[[ Data extracts open ]]
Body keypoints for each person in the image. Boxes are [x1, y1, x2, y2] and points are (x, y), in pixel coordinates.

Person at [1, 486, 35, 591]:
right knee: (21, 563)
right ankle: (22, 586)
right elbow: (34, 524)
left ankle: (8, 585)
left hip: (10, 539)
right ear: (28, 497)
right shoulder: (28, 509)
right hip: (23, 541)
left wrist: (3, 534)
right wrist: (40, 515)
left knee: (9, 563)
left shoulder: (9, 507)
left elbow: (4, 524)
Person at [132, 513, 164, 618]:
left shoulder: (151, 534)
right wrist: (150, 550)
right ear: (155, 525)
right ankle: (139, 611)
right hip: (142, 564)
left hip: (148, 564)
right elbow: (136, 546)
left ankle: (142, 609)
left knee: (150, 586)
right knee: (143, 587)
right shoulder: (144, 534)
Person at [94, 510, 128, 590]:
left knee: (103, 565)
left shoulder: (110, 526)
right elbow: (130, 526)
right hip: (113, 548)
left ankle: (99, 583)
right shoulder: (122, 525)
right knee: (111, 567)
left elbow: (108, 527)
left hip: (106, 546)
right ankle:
[[ Data extracts closed ]]
Beginning with the line that contains "right elbow: (130, 526)", retype every remaining line of the listing exactly, ending with the last one.

Your response -
right elbow: (130, 526)
right hip: (113, 548)
left ankle: (99, 583)
right shoulder: (122, 525)
right knee: (111, 567)
left elbow: (108, 527)
left hip: (106, 546)
right ankle:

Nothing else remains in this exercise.